Ok, now which of those fighters is better equipped? Which one has a lot of useless magical junk.


As a sidenote, I have been in a very magic item poor campaign. By 8th/9th level, a party of 8 characters had 3 magic items. The Ranger had gotten a +1 Longbow, the Paladin finally got a hold of a +1 short sword (just +1), and rogue/mage had secretly acquired a magic dagger from an enemy mage he backstabbed in combat, and later found out it was +4, making it one of the most powerful magic items in the entire campaign. Let's just say when we encountered wraiths and other magic only foes, we ran like crazy because mages have a limited number of spells and die quickly when they get the opponents attention.
 

pemerton

Legend
Magic items should be a bonus, not a necessity.
Well, this goes back to the conversation I'm having with [MENTION=37579]Jester Canuck[/MENTION].

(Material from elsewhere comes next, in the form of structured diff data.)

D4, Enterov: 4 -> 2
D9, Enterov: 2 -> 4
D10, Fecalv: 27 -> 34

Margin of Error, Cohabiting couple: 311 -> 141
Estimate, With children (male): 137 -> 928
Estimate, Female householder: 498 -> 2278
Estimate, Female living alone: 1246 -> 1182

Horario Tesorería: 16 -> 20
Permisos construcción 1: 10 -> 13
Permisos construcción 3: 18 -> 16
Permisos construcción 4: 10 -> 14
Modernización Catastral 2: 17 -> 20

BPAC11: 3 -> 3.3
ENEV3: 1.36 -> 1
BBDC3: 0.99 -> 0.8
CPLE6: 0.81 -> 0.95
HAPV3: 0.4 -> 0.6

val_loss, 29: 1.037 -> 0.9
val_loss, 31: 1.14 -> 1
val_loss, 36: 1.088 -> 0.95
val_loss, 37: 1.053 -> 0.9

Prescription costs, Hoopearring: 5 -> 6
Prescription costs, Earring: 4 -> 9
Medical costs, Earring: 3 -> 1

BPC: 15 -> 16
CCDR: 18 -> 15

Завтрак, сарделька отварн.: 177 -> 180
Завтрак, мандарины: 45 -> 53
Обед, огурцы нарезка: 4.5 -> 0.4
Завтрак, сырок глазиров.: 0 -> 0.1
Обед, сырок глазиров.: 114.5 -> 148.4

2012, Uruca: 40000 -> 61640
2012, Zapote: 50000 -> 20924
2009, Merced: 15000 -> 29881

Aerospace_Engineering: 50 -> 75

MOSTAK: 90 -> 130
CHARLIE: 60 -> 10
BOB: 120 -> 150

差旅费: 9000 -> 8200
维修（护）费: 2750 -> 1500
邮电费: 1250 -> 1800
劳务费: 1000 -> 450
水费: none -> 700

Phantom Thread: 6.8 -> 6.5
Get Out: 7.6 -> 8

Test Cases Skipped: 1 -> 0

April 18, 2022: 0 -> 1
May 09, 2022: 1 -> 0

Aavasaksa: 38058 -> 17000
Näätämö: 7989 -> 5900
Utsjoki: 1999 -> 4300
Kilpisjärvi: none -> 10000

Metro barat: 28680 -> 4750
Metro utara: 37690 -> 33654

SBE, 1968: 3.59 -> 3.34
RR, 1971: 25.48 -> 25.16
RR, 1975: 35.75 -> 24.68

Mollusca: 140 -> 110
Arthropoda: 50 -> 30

If the GM doesn't adjust difficulties on his/her side of things, then having a +1 weapon or armour just makes encounters easier, which (typically) makes them less interesting, which isn't really a bonus.

And if the GM does adjust difficulties (via upping the budget for encounters and/or adventures) then the magic item isn't really a bonus anymore (except in story terms), as the GM-side maths has been adjusted to accommodate it.
 

pemerton

Legend
Is there something wrong with the pricing of Efreeti Chain in the playtest? Efreeti chain is Rare, which is priced at 500 to 5000 gp. But it seems to be strictly better than plate - it gives the same AC, plus a bunch of other circumstantial buffs. It looks to me like it should be Very Rare (5000 gp to 10000 gp). Or are anti-magic fields ubiquitous enough that you can't really count on keeping that +2?